Archipelagos

  • This is civic tech: Jose Casal reports on the city of San Jose, California’s weekend of participatory budgeting.

  • Suzanne Bearne reports for The Guardian on how techies in different parts of Europe are mobilizing to help incoming refugees.

  • James Fallows never mentions civic tech in his cover essay for The Atlantic about “How America is Putting Itself Back Together,” but in my humble opinion you can’t read his story about the economic turnarounds under way in dozens of mid-sized cities around the country and not sense the role of people using tech for the public good. As he writes, “America thinks of itself as having a few islands of tech creativity; I now see it as an archipelago of start-ups and reinventions.”
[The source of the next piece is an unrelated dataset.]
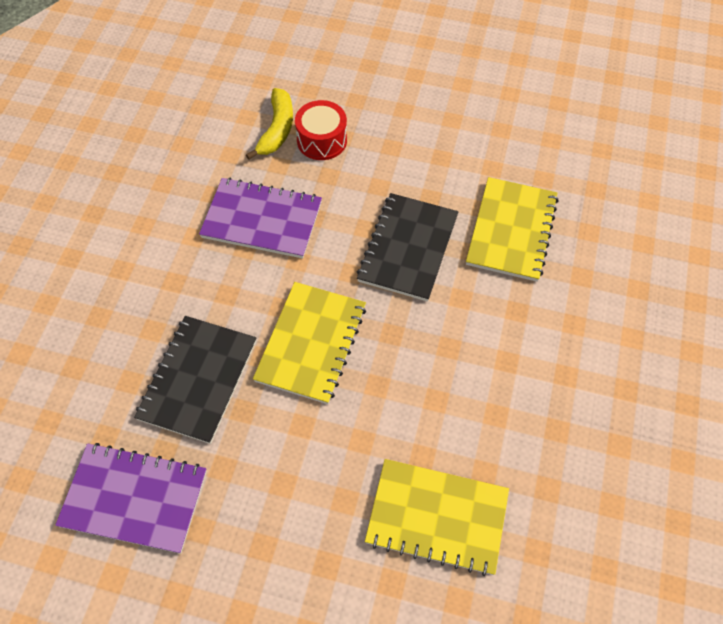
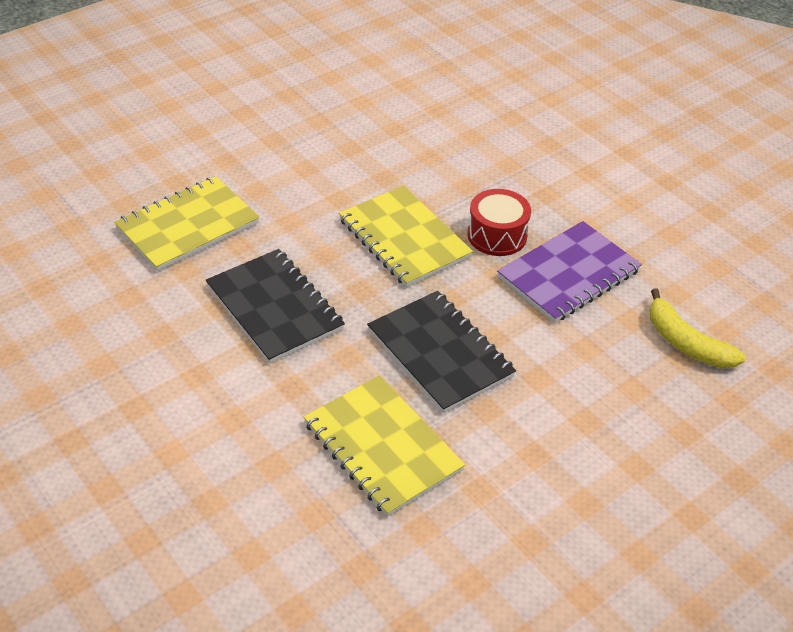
camera: 125 degrees right, 15 degrees down
purple notebook [55,443,207,554] -> none
black notebook [134,316,256,444] -> black notebook moved to [206,249,345,364]
red drum [295,100,347,160] -> red drum moved to [467,189,531,256]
  • Boston is looking to hire a Chief Data Officer.

  • Crypto-wars, continued: As the clash between the U.S. government and Apple heats up, Fight for the Future is organizing rallies at Apple stores around the country for this Tuesday at 5:30pm under the slogan “Don’t Break Our Phones.
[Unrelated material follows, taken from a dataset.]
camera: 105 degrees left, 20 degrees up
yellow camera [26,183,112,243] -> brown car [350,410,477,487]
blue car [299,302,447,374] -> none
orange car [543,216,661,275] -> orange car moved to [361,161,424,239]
  • FBI Director James Comey releases a statement Sunday night: “We simply want the chance, with a search warrant, to try to guess the terrorist’s passcode without the phone essentially self-destructing and without it taking a decade to guess correctly. That’s it. We don’t want to break anyone’s encryption or set a master key loose on the land.”

  • Rep. Mike Honda (D-CA), whose district includes Apple’s home base, writes in support of the company.

  • Tech and politics: TargetSmart, the voter targeting company, pulled the voter information on 7 million Spotify users to create two sets of Top 20 lists for “blue,” “red,” and “purple” (unaffiliated) voters, on behalf of Bloomberg Business. Rihanna and Justin Bieber top all three lists.

  • Black Lives Matter Twitter activist DeRay Mckesson, who is now running for mayor of Baltimore, wouldn’t be where he is today without a lot of quiet support from Teach for America, Drew Franklin writes for Alternet.

  • Culture drives politics: Longtime defense correspondent Fred Kaplan explains how the movie War Games led then-President Ronald Reagan to push the military to review the issue of cyber-security.